**TEXT PROVIDED**:
Elia Maria González-Álvarez y López-Chicheri, also known as Lilí Álvarez (; 9 May 1905 – 8 July 1998), was a Spanish multi-sport competitor, an international tennis champion, an author, feminist and a journalist.

Life

She was born at the Hotel Flora in Rome, Italy, during a stay by her affluent Spanish parents. She was raised in Switzerland and from an early age began competing in a variety of sports. At age eleven, she won her first ice skating competition, and then at age 16, she won the St. Moritz ice skating championship. She won her first tennis tournament at age fourteen. An all-around sportsperson, Álvarez was an alpine skier, equestrian, and an auto racer who won the Campeonato de Cataluña de Automovilismo at age 19.

Álvarez was a pioneer in women's tennis in Spain and was her country's most dominant player during the 1920s. Between 1926 and 1928, she reached three consecutive singles finals at Wimbledon. According to American Helen Wills Moody, who defeated Álvarez twice in Wimbledon singles finals, Álvarez' game was an "unusually daring one". She also competed at the 1924 Summer Olympics.

In 1929, Álvarez teamed up with the Dutch player Kea Bouman to win the women's doubles title at the French Championships. The following year, Álvarez won the singles title at the Italian Championships, an accomplishment that was not repeated by another female Spaniard for 63 years until Conchita Martínez won the Italian Open in 1993. Álvarez and Bill Tilden were the runners-up in the mixed doubles competition at the 1927 French Championships.

In 1927, Álvarez authored a book in English published in London under the title Modern Lawn Tennis.

**DATA UNDER STUDY**:
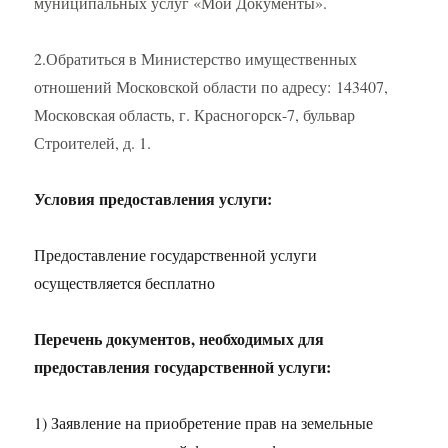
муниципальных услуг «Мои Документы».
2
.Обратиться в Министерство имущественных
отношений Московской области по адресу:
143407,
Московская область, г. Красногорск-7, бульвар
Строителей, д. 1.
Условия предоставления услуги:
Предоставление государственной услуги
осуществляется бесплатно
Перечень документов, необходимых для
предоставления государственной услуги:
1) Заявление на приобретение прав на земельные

...

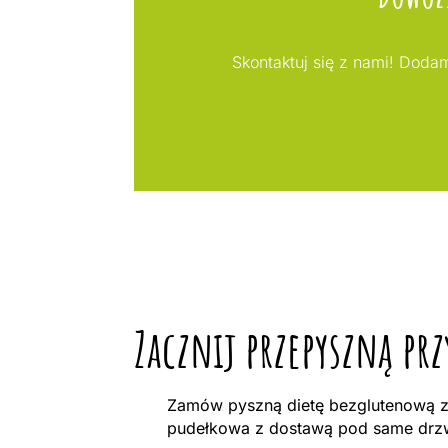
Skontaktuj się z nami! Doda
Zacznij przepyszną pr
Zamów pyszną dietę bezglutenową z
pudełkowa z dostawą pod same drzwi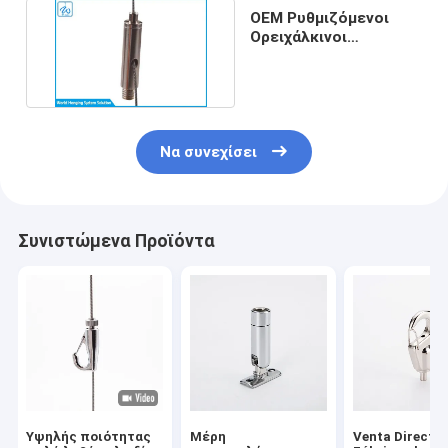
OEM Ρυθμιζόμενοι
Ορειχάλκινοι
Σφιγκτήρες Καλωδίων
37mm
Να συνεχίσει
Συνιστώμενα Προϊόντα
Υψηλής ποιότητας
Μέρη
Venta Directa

**LIST OF TASKS**:
1 – According to the text about Lilí Álvarez, at what age did she win the St. Moritz ice skating championship?
2 – Reproduce the part of the text about Lilí Álvarez from "She was born" to "1924 Summer Olympics.".
These lines have no connection to the text about Lilí Álvarez.

**ANSWERS GIVEN**:
1 – She won it at age 16.

2 –
She was born at the Hotel Flora in Rome, Italy, during a stay by her affluent Spanish parents. She was raised in Switzerland and from an early age began competing in a variety of sports. At age eleven, she won her first ice skating competition, and then at age 16, she won the St. Moritz ice skating championship. She won her first tennis tournament at age fourteen. An all-around sportsperson, Álvarez was an alpine skier, equestrian, and an auto racer who won the Campeonato de Cataluña de Automovilismo at age 19.

Álvarez was a pioneer in women's tennis in Spain and was her country's most dominant player during the 1920s. Between 1926 and 1928, she reached three consecutive singles finals at Wimbledon. According to American Helen Wills Moody, who defeated Álvarez twice in Wimbledon singles finals, Álvarez' game was an "unusually daring one". She also competed at the 1924 Summer Olympics.